The other turning point was the assassination of Marcos’ main rival, Sen. Benigno Aquino, who was killed upon returning from his exile in the U.S., Domingo said.
Though Aquino’s murder was, according to the New York Times, linked to the military and not directly to Marcos, Aquino’s funeral procession on August 31, 1983 drew a million people on the streets of Manila to mourn Aquino and protest Marcos. It was seen as the first large scale public outcry against martial law in the Philippines.
In less three years, another large scale demonstration in the streets of Manila, known as the People Power Revolution, brought on the fall of Marcos in 1986.
Even Bello admitted that while Marcos’ martial law set back the political and economic development of the country, subsequent leadership has also failed to adequately lift up the Philippines.
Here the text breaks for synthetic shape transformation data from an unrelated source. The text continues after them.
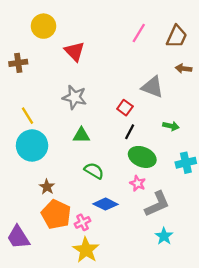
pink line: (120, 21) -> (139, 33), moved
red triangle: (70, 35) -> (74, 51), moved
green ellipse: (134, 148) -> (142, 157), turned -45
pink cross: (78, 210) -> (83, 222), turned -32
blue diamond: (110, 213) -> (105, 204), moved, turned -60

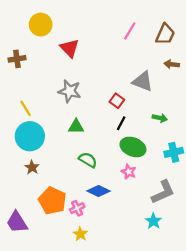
brown star: (47, 187) -> (32, 167), moved
gray L-shape: (157, 204) -> (163, 192), moved
yellow star: (86, 250) -> (80, 234), size x0.6

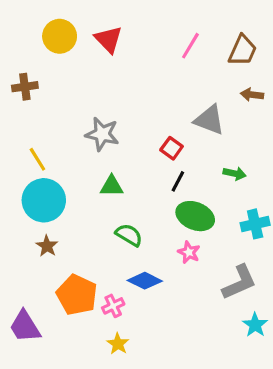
red triangle: (70, 48) -> (108, 39), moved
cyan star: (153, 221) -> (255, 325), moved

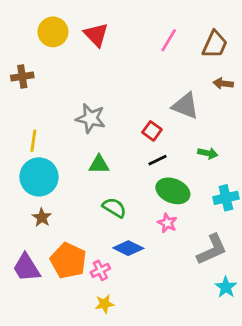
yellow line: (37, 159) -> (33, 141), turned 40
black line: (178, 181) -> (158, 160), turned 36
purple trapezoid: (25, 326) -> (26, 268), moved
yellow star: (118, 344) -> (105, 304), turned 30

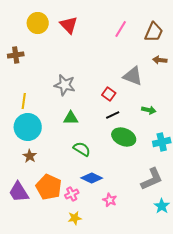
pink star: (167, 223) -> (110, 200), moved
“You can’t blame it all on Marcos; his successors must share the blame for continuing underdevelopment,” Bello said. “The Philippines’ elite really screwed up a chance to allow social and economic reform through peaceful, democratic means. Politics is competitive, true, but only among family dynasties, poverty still blankets 24 percent of the population, and inequality is one of the worst in East Asia. This near absence of social reform is one of the reasons that so many people voted for an authoritarian messiah like Duterte, who might end up scrapping the current system, bring us full circle to 1972.”
“I think Duterte does see Marcos as a role model, given his authoritarian propensity and little regard for human rights and due process,” added Bello, who feels a sizeable number of Marcos loyalists, mostly in the northern part of the country are forming a new majority with a newer generation of Filipinos who don’t understand exactly what Marcos’ martial law did.
“The [post-Marcos] governments failed utterly to systematically educate the younger generation—the millennials—on the atrocities of the Marcos era,” Bello said. As a legislator, Bello was able to pass the first law that mandated government-sponsored education of the human rights violations of the Marcos era.
But it hasn’t been enough to offset efforts of Marcos supporters who paint the Marcos period as a “Golden Age,” where such things like a national highway system, and a public education system, symbolically moved the Philippines into an new modern era, Bello said.
It’s what informs the memories of many people like the returning ex-pat Marinas, who intends to apply for dual citizenship, and live out his life in the Philippines.
Soon after his return, a world-wide protest of Marcos’ hero’s burial is planned for Sept. 7. Marinas said the late dictator is part of the distant past and not the future.
“Time heals,” Marinas said. “Forget about the past, and hope something better happens.”